-- Start EXCERPTED RECORDS --
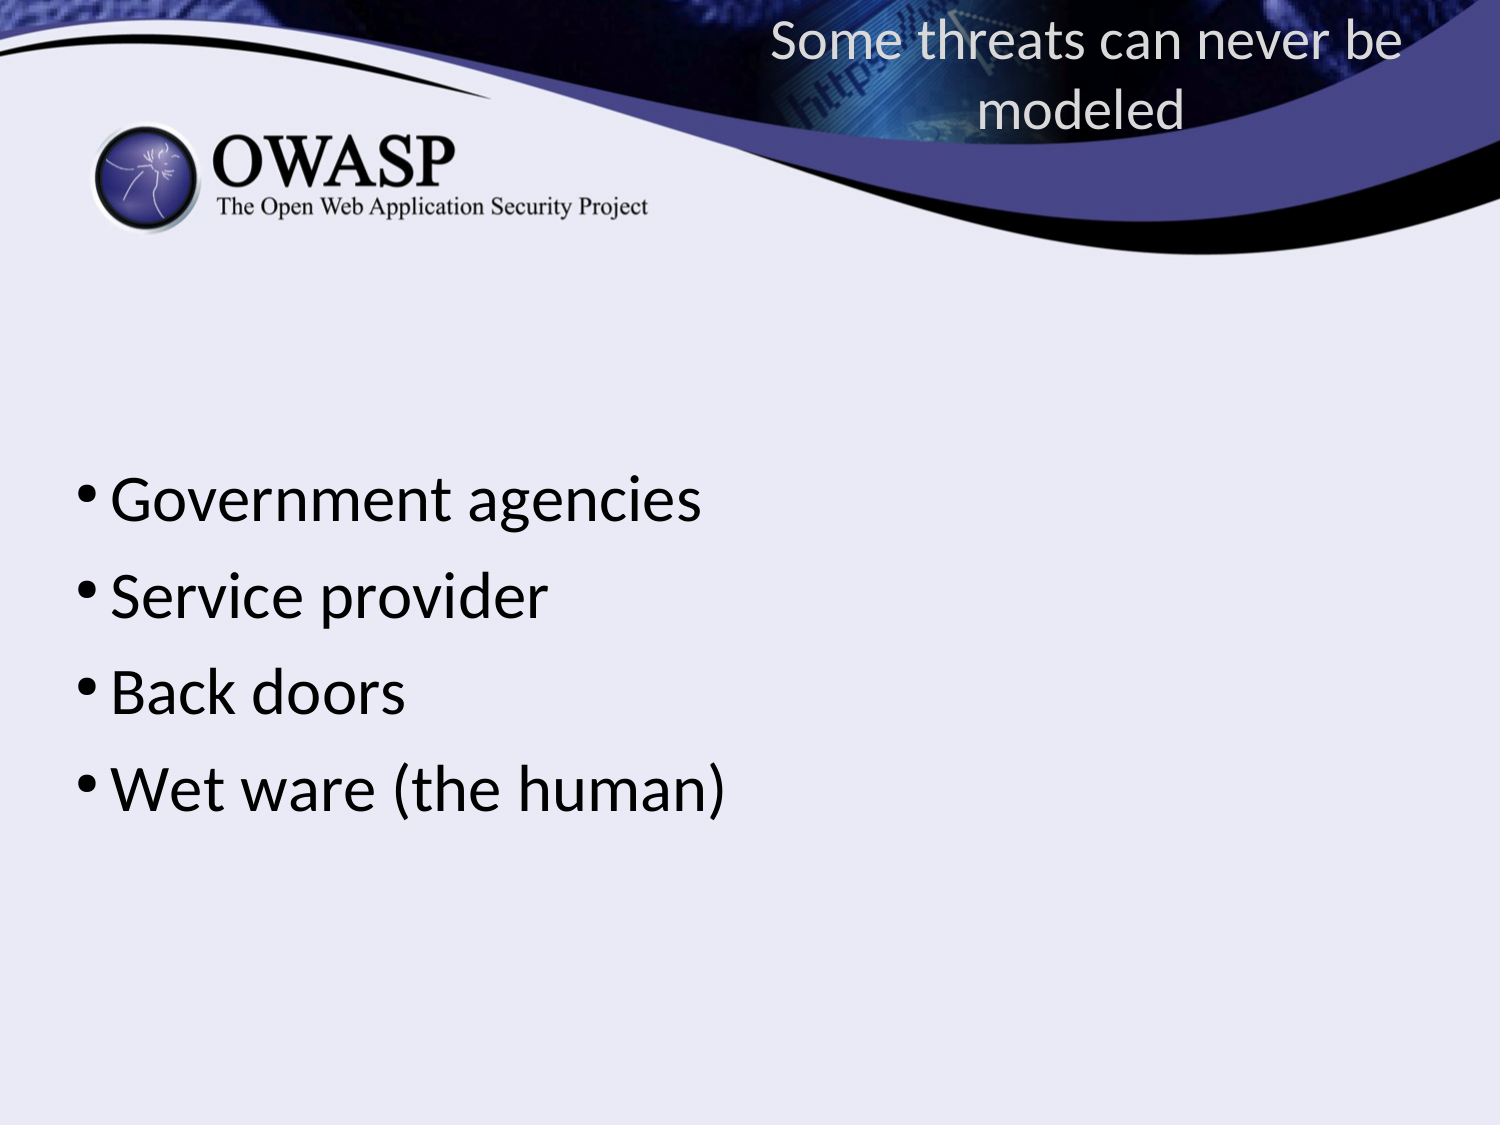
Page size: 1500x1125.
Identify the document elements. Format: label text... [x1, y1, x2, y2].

subtitle Government agencies Service provider Back doors Wet ware (the human) [75, 262, 1426, 1018]
picture [0, 0, 1500, 1125]
title Some threats can never be modeled [699, 0, 1476, 149]
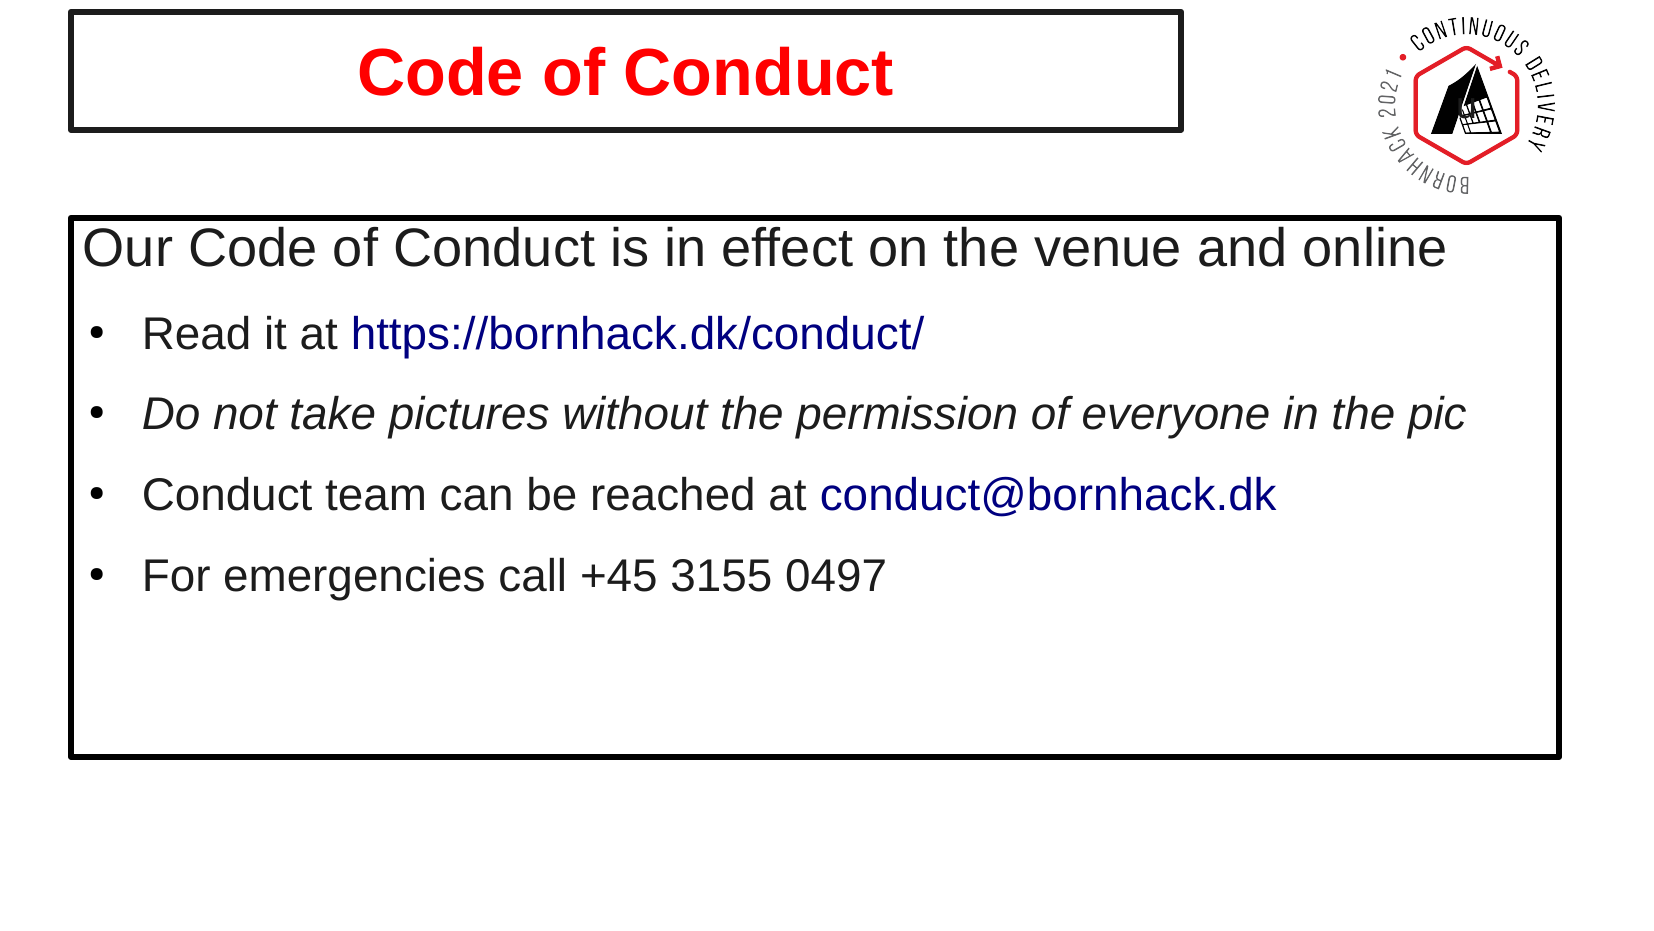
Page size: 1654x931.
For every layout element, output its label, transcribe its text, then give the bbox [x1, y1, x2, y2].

title Code of Conduct [70, 11, 1182, 130]
picture [1378, 17, 1555, 194]
subtitle Our Code of Conduct is in effect on the venue and online Read it at https://bornhack.dk/conduct/ Do not take pictures without the permission of everyone in the pic Conduct team can be reached at conduct@bornhack.dk For emergencies call +45 3155 0497 [70, 217, 1560, 758]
-- End EXCERPTED RECORDS --
Please print every line of the records above word for word, leaving out the pictures.

▶ [TASK SOLUTION]:
Page size: 1500x1125.
Identify the document elements. Format: label text... [x1, y1, x2, y2].

subtitle Government agencies Service provider Back doors Wet ware (the human) [75, 262, 1426, 1018]
picture [0, 0, 1500, 1125]
title Some threats can never be modeled [699, 0, 1476, 149]
Page size: 1654x931.
For every layout element, output its label, transcribe its text, then give the bbox [x1, y1, x2, y2].

title Code of Conduct [70, 11, 1182, 130]
picture [1378, 17, 1555, 194]
subtitle Our Code of Conduct is in effect on the venue and online Read it at https://bornhack.dk/conduct/ Do not take pictures without the permission of everyone in the pic Conduct team can be reached at conduct@bornhack.dk For emergencies call +45 3155 0497 [70, 217, 1560, 758]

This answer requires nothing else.